TCD/Coolmine Study finds:
- 72% of Coolmine clients remain drug-free 2 years after treatment
- 72% of Coolmine clients remain illicit drug-free two years after treatment
- 98% of clients were not engaged in criminal activity after 24-months
- Client employment rose from 3% at intake to 25% after 24-month
- Engagement in education rose from 2% at intake to 17% after 24-months
- Significant improvements in all health outcomes, physical health, psychological health and quality of life
- 23% of clients reported acute housing problems two years after treatment
- Coolmine’s female residential facility, Ashleigh House, proved the only viable treatment option for mothers with children seeking treatment
The first longitudinal outcomes study tracking Coolmine Therapeutic Community clients in collaboration with Trinity College Dublin has found that seven in ten of those who commenced treatment remained illicit drug-free two years later. This included individuals who did not complete the programme and left early due to various reasons. This success rose to 85% of participants who completed and graduated from the programme.
Coolmine’s treatment and rehabilitation programme is a relatively lengthy programme in comparison to other treatment programmes and the study encouragingly demonstrates that 62% of all clients whom entered Coolmine remained in the programme 6 months following intake.
Mr Alan Connolly, Chairman, said “the results of this study clearly highlighted that the Coolmine model of treatment achieves quality outcomes and consequently delivers value for money to Government and state agency funders”.
“It is important that funders can see the value of such funding in terms of outcomes. This independent evidence based research clearly shows that 72% of our clients remain drug-free two years after they commenced treatment,” he said.
A total of 144 clients participated in the study ranging in ages from 18 to 50 years.
The study gathered data on treatment retention, substance use, physical health, psychological health, social functioning and criminal activity of men and women who commenced treatment at Coolmine to overcome their addiction to illicit drugs. The study also illustrates the unique personal circumstances and experiences of individuals overcoming addiction and the complex needs of those presenting for drug treatment. It also highlights the barriers presented to women both on entry and when leaving drug treatment.

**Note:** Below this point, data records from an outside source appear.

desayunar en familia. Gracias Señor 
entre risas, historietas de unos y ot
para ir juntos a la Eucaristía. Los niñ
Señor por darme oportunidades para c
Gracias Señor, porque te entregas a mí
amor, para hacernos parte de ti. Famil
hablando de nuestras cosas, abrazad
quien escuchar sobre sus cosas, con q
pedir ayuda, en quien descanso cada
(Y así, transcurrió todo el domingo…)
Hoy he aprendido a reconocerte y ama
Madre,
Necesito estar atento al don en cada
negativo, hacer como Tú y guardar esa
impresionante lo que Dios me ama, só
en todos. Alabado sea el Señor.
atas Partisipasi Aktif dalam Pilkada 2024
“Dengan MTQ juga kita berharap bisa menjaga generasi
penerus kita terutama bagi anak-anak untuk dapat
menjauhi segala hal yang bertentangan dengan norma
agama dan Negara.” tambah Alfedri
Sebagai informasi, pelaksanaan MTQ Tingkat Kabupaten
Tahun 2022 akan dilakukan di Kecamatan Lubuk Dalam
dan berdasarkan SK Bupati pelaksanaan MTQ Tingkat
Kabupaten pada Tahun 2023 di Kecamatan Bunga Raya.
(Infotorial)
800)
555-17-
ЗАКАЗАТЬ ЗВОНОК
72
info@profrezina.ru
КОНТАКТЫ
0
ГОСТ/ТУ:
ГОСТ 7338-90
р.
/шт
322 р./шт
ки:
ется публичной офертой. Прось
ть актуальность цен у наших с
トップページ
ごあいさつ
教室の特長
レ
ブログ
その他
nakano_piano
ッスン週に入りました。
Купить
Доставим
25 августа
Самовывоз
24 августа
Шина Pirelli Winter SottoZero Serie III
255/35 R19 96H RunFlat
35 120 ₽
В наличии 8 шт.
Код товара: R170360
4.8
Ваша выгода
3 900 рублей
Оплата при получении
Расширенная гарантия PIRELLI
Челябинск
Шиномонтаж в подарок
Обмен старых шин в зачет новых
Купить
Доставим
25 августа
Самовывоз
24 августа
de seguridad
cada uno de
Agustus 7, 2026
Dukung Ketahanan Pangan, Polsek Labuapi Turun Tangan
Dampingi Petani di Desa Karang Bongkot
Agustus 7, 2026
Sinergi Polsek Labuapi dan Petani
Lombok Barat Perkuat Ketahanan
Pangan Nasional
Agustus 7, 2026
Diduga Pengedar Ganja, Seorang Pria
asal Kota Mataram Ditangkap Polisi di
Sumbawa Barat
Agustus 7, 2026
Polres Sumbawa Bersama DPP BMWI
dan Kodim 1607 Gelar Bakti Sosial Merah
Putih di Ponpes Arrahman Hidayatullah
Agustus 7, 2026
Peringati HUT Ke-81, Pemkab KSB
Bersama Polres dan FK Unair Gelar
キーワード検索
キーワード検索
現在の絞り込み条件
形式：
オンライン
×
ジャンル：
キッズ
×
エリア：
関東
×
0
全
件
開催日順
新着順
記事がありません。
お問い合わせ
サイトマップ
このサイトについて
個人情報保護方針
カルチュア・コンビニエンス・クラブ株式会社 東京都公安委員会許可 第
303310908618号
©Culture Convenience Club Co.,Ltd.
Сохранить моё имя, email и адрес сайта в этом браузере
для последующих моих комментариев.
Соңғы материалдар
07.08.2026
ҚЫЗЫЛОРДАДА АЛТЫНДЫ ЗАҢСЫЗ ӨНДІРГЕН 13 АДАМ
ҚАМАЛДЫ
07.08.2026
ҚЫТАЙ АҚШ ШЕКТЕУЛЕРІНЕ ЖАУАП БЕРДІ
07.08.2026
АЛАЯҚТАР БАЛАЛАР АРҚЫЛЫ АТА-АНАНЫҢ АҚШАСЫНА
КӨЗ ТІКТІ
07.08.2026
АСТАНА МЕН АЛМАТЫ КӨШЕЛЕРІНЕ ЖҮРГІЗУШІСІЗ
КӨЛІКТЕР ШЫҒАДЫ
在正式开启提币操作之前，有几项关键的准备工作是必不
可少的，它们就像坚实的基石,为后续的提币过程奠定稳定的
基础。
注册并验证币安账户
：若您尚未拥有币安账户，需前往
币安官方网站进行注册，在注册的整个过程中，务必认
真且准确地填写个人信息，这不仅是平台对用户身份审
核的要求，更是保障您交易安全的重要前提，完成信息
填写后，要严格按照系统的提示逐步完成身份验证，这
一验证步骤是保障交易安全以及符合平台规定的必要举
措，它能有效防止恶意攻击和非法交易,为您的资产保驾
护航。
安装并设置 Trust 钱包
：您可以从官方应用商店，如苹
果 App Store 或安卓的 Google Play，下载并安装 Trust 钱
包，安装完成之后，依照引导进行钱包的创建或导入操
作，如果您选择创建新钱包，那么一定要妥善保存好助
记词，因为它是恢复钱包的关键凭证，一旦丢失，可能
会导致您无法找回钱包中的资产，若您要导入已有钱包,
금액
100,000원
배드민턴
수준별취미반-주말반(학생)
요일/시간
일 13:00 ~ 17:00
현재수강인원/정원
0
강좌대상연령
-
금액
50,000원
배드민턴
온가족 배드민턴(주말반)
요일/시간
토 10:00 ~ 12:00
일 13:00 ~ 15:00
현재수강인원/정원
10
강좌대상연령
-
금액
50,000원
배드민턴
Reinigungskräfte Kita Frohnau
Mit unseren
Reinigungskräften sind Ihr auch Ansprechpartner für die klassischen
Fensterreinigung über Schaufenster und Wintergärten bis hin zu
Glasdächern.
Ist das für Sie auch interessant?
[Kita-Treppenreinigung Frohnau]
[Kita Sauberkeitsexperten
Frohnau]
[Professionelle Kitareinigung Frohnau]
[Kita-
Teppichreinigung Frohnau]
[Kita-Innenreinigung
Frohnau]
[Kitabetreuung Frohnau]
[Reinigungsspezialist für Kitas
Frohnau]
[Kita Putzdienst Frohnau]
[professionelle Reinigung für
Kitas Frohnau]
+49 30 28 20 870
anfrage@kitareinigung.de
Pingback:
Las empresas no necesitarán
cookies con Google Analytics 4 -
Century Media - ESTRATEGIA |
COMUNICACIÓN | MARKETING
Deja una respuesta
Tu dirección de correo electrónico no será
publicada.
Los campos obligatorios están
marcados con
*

For many women, Coolmine was a lifeline, allowing mothers to enter treatment with their children that otherwise would have had to go into foster care or mothers not getting any treatment at all.
Alan Connolly added that Ashleigh House, the women’s residential service, is the only mother and child facility in the country that allows mothers to enter treatment accompanied by their children.
More than half of the respondents (52%) reported problem use of more than one substance, although 71% reported opiates as being the primary problem drug use. Key factor in the success of the rehabilitation was the ability of those who remained drug free to find safe and secure housing, sourcing employment or a return to education.
The study found that employment rose from 3% for those at treatment intake to 25% at the 24-month follow up. Engagement in education rose from 2% at treatment intake to 17% two years later. Criminal activity among those surveyed fell from 9% at treatment intake to 2% at 24-month follow up. The report also highlights the importance of continued support in aftercare services.
“These results highlight the need for further investment in the treatment and rehabilitation” Mr Connolly said.